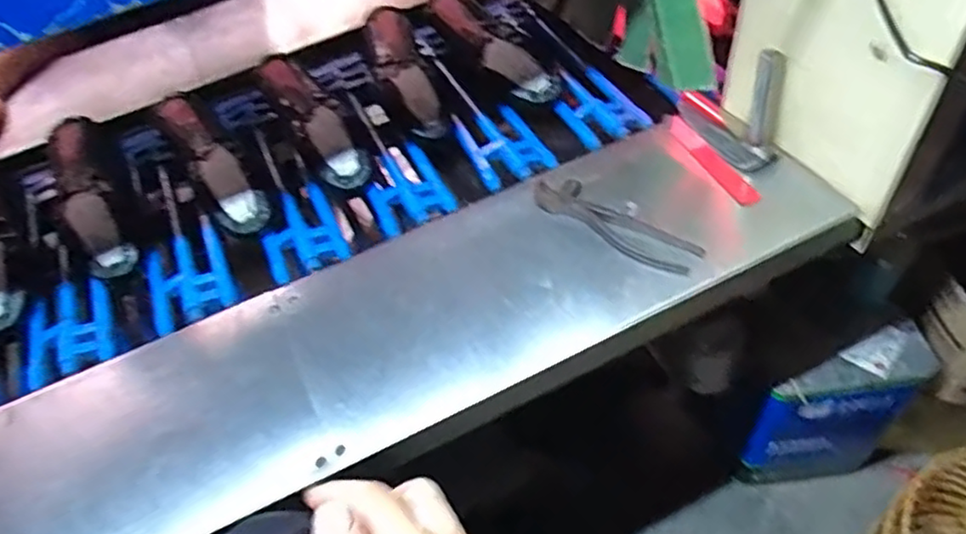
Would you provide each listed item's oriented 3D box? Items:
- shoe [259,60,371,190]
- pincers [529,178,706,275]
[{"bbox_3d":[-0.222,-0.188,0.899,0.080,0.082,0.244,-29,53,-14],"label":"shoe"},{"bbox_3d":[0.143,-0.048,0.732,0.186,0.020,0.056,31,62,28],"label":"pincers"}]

::::::::

Task requirements: Restate the material above word for word; pictures do not belong in the copy.

Problem solution:
Would you provide each listed item's oriented 3D box? Items:
- shoe [259,60,371,190]
- pincers [529,178,706,275]
[{"bbox_3d":[-0.222,-0.188,0.899,0.080,0.082,0.244,-29,53,-14],"label":"shoe"},{"bbox_3d":[0.143,-0.048,0.732,0.186,0.020,0.056,31,62,28],"label":"pincers"}]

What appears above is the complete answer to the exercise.